G and Y both seemed to give up on "bigger is better" right at the same time. The number I remember is 18 billion or some such insanity. Sorry, I can't come up with a date.
Google has had a very hard time accurately counting/reporting the number of pages in their index for ... well, ever since they began counting/reporting the number of pages in their index! At least they recognized the fact that it was a silly and completely meaningless (not to mention inaccurate) bit of self promotion and have removed it!
In March, 2005 Google claimed the following:
©2005 Google - Searching 8,058,044,651 web pages
Here's an old thread which you may find interesting (you may even remember participating) Claus: [webmasterworld.com...]
The last cached page that the WayBack Machine has on record for Google (or any other site for that matter) is from March 31, 2005. Google still showed the number of pages indexed at that point, but to be honest, I never noticed it had disappeared as I never believed the figures anyway!
By the way, do any of you remember this from December, 1998? Its worth a giggle!
And I just love this page:
OT - Am I the only one around here who wasn't aware that the Wayback Machine died on April 1, 2005? Too bad, it was a really good/fun tool!
|OT - Am I the only one around here who wasn't aware that the Wayback Machine died on April 1, 2005? Too bad, it was a really good/fun tool! |
OT - :( :( :( I really liked it. But where did you read about it? I can't find this information anywhere... ah - now I can see that there are no caches after that date, but maybe these are just temporary problems?
Hi konrad ... somehow I have a hard time believing that 13 months might be a "temporary" thing! :(
"Why are there no recent archives in the Wayback Machine?
We do not add pages less than 6 months after they are collected, because of the time delayed donation from Alexa.
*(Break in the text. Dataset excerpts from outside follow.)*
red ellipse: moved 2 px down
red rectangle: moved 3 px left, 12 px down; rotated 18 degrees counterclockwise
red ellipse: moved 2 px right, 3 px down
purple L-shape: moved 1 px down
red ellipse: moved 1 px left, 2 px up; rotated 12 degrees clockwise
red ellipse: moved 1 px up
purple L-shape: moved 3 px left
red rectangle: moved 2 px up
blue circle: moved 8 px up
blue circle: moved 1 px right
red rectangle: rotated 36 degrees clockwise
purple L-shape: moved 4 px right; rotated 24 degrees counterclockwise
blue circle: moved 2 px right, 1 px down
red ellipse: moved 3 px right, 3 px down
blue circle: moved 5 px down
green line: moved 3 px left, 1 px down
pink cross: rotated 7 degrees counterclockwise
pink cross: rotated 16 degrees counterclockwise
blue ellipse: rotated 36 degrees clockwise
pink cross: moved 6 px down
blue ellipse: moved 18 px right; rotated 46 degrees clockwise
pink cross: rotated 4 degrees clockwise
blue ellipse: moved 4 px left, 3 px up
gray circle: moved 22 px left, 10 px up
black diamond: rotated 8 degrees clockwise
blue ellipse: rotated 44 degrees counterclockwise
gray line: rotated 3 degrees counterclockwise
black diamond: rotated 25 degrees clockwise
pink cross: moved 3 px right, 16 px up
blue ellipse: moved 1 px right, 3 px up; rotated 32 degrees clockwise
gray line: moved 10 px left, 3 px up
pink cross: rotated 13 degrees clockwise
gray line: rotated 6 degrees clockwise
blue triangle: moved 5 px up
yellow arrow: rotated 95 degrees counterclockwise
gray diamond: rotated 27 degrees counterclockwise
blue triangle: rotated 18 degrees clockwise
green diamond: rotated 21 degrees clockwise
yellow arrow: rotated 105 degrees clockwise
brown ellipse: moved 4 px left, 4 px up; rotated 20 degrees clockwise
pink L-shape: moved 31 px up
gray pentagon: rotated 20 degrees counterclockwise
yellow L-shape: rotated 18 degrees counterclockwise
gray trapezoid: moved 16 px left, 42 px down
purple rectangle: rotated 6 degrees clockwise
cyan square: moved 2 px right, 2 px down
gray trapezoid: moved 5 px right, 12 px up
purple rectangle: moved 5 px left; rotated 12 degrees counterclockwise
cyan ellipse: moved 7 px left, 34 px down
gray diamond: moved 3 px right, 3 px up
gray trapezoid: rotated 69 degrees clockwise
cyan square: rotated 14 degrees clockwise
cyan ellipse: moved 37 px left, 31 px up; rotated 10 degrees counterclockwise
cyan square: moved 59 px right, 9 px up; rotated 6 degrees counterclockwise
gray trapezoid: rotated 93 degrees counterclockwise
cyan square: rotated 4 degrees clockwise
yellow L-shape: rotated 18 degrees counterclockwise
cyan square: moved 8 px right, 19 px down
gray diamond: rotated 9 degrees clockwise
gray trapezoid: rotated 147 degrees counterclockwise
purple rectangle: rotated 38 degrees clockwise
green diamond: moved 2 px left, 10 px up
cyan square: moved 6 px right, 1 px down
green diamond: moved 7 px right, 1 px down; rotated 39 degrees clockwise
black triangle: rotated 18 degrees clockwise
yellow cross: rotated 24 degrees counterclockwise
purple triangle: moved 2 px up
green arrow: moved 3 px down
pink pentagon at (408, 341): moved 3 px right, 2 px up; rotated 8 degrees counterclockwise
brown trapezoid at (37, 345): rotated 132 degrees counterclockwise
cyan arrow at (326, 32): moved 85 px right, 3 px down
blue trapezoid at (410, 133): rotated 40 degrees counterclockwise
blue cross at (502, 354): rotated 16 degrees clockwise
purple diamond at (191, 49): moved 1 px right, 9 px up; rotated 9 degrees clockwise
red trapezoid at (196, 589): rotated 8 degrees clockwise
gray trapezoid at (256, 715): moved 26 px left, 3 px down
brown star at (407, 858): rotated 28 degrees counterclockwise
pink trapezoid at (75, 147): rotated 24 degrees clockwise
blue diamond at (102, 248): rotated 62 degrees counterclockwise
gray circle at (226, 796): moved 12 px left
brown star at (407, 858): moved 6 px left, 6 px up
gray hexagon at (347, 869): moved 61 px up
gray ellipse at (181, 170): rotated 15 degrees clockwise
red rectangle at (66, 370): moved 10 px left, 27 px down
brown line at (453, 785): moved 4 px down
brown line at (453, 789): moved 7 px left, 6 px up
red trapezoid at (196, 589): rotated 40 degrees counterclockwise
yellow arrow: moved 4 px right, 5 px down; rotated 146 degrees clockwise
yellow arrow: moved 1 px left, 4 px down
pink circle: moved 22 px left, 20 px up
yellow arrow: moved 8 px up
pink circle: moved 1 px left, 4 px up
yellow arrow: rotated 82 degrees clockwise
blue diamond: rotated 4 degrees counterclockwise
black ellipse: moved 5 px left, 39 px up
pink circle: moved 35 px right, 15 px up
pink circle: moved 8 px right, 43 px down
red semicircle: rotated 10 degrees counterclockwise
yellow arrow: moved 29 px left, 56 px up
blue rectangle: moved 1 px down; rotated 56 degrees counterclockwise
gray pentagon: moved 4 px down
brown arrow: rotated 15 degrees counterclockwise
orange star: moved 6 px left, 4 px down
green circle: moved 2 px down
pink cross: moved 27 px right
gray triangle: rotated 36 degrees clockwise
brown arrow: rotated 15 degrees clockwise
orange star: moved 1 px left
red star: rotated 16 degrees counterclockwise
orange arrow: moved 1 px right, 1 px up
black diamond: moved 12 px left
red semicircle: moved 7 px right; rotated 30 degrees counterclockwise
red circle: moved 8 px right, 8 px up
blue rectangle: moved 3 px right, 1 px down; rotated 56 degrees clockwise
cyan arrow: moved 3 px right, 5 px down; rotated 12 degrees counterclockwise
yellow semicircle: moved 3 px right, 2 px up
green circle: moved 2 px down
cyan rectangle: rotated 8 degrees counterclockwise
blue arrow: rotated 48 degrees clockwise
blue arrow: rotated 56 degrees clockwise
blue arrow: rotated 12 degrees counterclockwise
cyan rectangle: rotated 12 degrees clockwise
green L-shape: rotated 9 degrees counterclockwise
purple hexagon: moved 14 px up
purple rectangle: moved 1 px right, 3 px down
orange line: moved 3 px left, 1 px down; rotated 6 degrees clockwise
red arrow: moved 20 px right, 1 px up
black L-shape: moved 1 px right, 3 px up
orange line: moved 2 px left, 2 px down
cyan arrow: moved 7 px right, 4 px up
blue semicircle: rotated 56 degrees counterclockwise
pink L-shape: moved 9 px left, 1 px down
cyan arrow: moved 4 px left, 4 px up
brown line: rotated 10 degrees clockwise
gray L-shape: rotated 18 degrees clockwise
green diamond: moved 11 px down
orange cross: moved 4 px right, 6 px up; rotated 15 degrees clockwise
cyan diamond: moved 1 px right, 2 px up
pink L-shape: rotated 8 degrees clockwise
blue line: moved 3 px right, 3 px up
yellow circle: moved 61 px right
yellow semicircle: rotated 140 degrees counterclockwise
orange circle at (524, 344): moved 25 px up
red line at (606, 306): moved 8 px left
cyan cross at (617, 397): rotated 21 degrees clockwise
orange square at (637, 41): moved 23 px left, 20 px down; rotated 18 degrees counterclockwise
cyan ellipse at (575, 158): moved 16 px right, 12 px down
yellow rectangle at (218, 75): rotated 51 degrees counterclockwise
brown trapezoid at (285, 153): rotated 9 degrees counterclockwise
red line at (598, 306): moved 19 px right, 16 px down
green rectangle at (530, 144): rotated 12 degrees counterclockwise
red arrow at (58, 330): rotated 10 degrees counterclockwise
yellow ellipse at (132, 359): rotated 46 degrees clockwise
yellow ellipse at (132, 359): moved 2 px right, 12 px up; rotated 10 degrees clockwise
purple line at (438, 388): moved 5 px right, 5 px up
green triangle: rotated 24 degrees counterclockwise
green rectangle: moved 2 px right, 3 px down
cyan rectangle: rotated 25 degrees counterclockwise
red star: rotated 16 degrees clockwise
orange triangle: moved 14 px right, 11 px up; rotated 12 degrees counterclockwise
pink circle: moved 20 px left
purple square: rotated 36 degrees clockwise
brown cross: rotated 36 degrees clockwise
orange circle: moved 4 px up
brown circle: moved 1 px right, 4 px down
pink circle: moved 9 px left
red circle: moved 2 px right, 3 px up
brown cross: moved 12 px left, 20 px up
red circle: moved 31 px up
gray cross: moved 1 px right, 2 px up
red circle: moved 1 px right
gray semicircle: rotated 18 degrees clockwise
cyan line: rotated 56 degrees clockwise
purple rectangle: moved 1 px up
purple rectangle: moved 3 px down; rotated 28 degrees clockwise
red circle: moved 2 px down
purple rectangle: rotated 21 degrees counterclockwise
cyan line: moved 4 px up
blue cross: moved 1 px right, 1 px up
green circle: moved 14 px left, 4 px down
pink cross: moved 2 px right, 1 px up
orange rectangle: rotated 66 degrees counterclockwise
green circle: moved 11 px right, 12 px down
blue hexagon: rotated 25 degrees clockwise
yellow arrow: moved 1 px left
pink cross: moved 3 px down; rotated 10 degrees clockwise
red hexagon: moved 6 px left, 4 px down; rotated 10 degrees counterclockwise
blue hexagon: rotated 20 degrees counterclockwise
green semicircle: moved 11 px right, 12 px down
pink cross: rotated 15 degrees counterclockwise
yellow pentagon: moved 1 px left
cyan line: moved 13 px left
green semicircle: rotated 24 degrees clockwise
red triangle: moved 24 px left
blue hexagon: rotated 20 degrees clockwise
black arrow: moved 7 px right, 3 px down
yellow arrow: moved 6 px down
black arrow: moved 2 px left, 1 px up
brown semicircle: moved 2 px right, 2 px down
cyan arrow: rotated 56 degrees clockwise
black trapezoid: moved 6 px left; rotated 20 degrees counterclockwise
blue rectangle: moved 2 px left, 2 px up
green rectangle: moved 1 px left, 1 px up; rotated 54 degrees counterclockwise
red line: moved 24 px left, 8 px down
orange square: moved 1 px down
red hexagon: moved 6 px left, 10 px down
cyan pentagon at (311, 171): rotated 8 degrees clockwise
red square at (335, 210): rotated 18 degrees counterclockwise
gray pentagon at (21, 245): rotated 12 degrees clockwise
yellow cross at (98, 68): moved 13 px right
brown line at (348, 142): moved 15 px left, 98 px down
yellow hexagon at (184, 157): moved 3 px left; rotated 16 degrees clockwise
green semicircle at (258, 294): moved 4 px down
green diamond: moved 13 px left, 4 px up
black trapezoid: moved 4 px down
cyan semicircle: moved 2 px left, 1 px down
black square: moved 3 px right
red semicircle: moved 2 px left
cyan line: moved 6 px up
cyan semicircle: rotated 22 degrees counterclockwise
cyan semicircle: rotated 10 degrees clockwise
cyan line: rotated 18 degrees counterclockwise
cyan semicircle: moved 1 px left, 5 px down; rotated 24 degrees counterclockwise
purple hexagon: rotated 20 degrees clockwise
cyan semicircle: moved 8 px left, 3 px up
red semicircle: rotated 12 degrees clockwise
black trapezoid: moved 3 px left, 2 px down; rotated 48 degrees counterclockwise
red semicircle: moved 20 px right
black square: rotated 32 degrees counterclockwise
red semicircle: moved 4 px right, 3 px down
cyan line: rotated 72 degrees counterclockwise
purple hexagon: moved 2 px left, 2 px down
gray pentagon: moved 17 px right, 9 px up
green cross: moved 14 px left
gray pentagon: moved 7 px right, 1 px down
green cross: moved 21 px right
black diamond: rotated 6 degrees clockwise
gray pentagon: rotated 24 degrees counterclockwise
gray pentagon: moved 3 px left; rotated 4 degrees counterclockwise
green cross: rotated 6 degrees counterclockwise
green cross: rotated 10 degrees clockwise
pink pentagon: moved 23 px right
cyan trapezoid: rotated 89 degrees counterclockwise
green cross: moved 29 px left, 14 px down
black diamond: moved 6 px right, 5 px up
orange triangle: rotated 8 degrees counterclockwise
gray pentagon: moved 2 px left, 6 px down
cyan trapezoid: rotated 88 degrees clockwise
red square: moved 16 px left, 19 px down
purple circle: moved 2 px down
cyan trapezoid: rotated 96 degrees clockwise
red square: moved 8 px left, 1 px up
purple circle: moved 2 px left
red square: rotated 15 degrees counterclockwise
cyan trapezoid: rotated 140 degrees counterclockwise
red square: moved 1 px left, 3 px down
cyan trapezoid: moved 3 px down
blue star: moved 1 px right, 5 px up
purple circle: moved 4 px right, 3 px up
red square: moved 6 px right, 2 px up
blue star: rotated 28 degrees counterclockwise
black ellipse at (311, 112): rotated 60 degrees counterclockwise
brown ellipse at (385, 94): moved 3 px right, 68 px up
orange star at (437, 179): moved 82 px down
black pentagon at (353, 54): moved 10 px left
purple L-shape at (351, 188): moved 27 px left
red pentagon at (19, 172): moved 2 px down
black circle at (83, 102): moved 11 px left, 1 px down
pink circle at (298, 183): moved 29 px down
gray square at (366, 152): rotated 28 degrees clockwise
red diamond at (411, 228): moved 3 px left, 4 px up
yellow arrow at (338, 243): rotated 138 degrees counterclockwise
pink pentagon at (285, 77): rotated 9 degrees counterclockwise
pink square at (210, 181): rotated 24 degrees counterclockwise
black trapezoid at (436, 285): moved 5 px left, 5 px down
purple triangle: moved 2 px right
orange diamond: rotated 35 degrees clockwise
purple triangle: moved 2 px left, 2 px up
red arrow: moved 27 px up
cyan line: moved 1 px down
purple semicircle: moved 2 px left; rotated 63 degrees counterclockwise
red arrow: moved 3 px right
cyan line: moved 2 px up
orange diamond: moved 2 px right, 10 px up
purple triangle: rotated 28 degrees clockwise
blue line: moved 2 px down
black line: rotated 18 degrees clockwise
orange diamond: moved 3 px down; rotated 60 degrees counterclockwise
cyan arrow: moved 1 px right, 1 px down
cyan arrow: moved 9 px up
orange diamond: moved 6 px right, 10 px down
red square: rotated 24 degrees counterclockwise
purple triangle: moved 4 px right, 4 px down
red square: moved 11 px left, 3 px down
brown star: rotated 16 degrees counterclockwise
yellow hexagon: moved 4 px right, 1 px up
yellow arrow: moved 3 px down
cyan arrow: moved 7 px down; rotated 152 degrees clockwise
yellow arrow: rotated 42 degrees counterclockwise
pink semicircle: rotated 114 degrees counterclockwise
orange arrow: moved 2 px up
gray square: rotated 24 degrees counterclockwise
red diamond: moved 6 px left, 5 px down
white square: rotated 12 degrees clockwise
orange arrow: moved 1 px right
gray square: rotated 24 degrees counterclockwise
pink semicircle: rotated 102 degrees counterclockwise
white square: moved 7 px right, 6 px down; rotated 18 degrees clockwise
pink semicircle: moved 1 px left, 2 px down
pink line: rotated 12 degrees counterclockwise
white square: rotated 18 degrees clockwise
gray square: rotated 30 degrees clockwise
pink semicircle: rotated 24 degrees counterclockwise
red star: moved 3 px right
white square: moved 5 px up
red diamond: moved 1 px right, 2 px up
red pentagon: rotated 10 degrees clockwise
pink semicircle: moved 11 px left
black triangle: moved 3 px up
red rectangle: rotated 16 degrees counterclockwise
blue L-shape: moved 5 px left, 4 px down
Updates can take up to 12 months in some cases. "
thats why its called the 'way back' machine LOL
Or try this:
My alma mater makes page 1 out of 25 billion urls! Of course, it's not all that well targeted.
Ah, so it's not just me that can't see it anymore, that's good to know ;)
As we only get =< 1,000 results returned anyway and have no possibility for control, strictly speaking they could just generate a random number.
I have always had the assumption that Google only indexed "some fraction" of the pages on the www, plus that a lot of "pages" were really just different URLs, not different pages.
However, I have assumed this fraction to be more or less constant (actually growing, but not as fast as the web grows), so that you could use the figure as a very rough indicator for the growth rate of the web, in terms of published documents.